Klikaktual.com - Gelombang kasus keracunan makanan dan tantangan logistik yang muncul di awal pelaksanaan Program Makan Bergizi Gratis (MBG) di Indonesia memunculkan pertanyaan besar: Apakah kita benar-benar siap menjalankan program sebesar ini?
Untuk menjawabnya, pengalaman Korea Selatan bisa menjadi cermin. Negara tersebut telah membuktikan bahwa program makan bergizi di sekolah dapat menjadi pilar pembangunan manusia. Namun, keberhasilannya bukan hasil instan, melainkan buah dari komitmen politik, sistem pengawasan ketat, dan proses panjang lebih dari tujuh dekade.
Dari Bantuan Kemanusiaan hingga Sistem Nasional
Program MBG Korea, atau School Meal Service, berawal dari bantuan kemanusiaan pasca-Perang Korea tahun 1953. Program ini kemudian berkembang menjadi sistem nutrisi sekolah yang terstruktur dan universal, menjangkau seluruh siswa di berbagai jenjang pendidikan.

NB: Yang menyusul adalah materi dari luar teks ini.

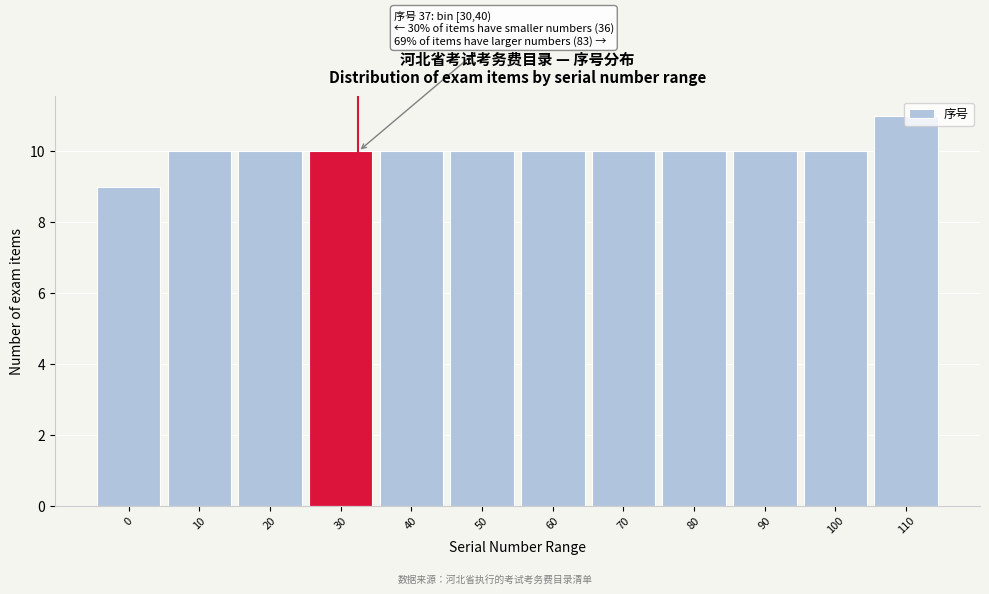

What is the average value?

10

Namun, perjalanan panjang itu tidak bebas dari kegagalan. Kisah MBG Korea adalah perjalanan evolusi dan reformasi yang berulang.

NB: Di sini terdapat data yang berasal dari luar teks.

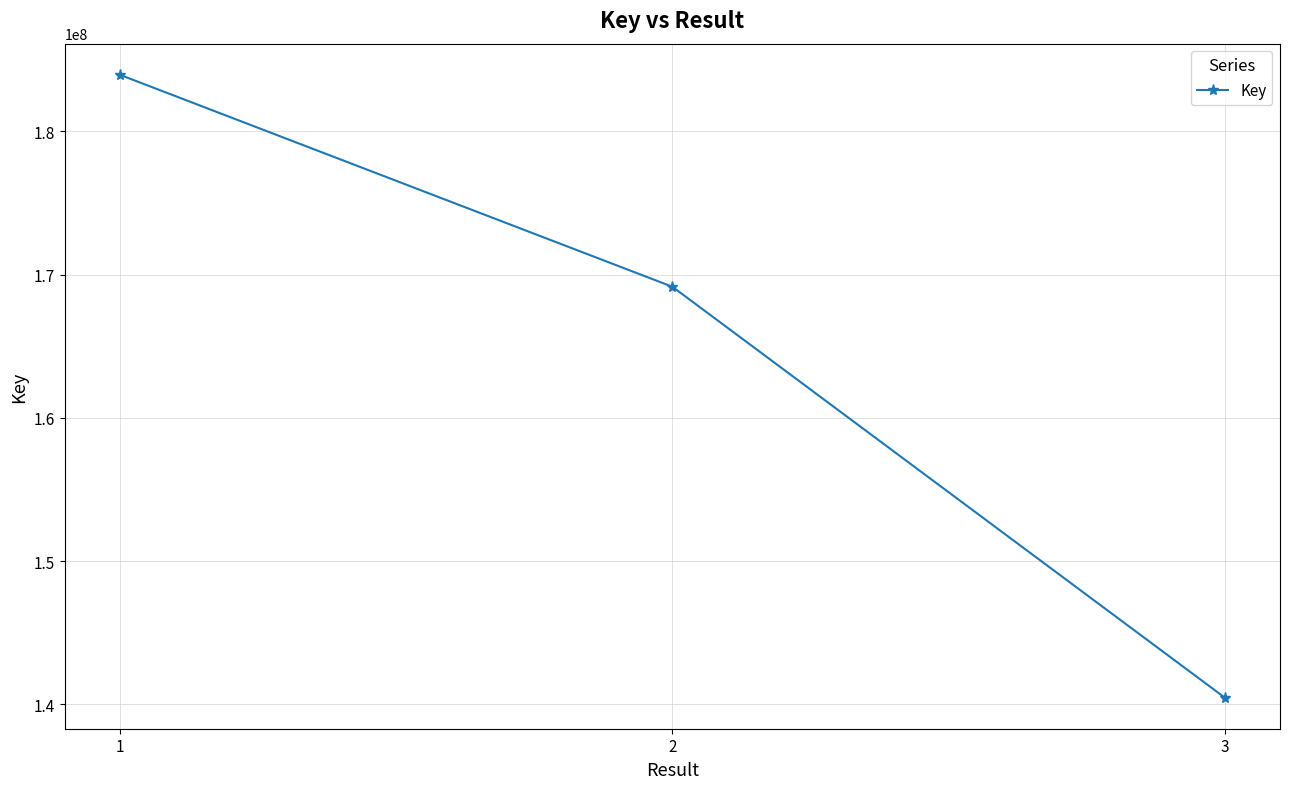

List the labels in order of value, smallest first.

3, 2, 1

Titik Balik Reformasi: Krisis Keamanan Pangan
Perubahan besar dalam sistem MBG Korea terjadi pada tahun 2006, ketika lebih dari 1.700 siswa di Seoul dan Provinsi Gyeonggi mengalami keracunan massal akibat katering terkontaminasi. Kasus serupa kembali muncul pada 2018, melibatkan lebih dari 2.000 siswa yang sakit setelah mengonsumsi kue cokelat tercemar bakteri.

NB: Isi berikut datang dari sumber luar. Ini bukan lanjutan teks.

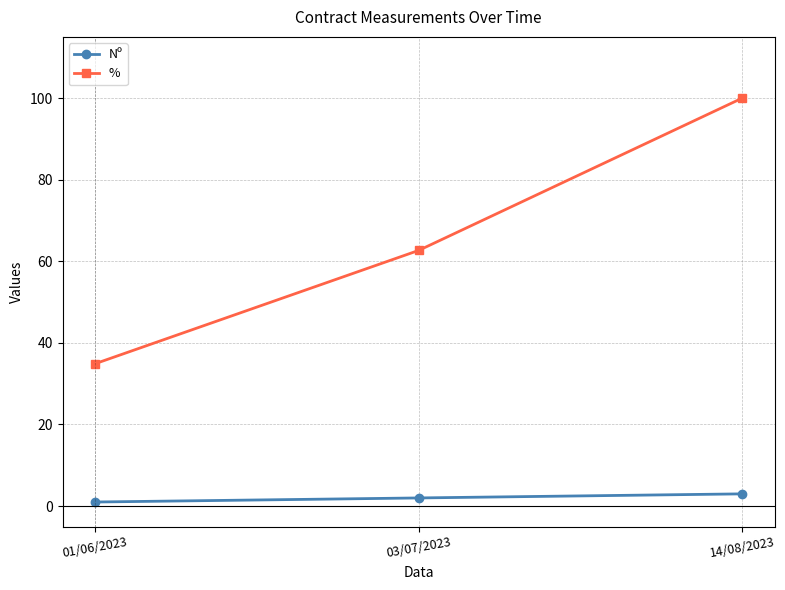

Rank the series at 14/08/2023 from lowest to highest value.

Nº, %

Kedua insiden itu menjadi “alarm sistem” bagi pemerintah Korea. Kegagalan tersebut memaksa pemerintah melakukan reformasi total, mengalihkan pengelolaan katering dari perusahaan swasta besar menjadi pengawasan langsung oleh sekolah dengan bimbingan ahli gizi profesional.
Proses panjang selama 60 hingga 70 tahun itu memberikan pelajaran penting yakni program makan bergizi adalah maraton, bukan sprint. Kegagalan di awal seharusnya menjadi bahan koreksi, bukan alasan untuk berhenti.
Lima Pelajaran Penting dari Korea Selatan untuk Indonesia
1. Keamanan dan Gizi sebagai Prioritas Utama
Korea Selatan memandang MBG sebagai intervensi kesehatan masyarakat. Prinsip utamanya adalah keamanan pangan adalah pintu gerbang kualitas.
Transisi dari katering terpusat. Pengalaman keracunan massal mendorong perubahan dari sistem katering swasta ke dapur sekolah terstandar (SPPG) di bawah pengawasan langsung sekolah dan otoritas pendidikan.
Perekrutan ahli gizi. Setiap sekolah wajib memiliki ahli gizi bersertifikat yang menyusun menu, memberikan konseling gizi, dan mengawasi kualitas dapur setiap hari.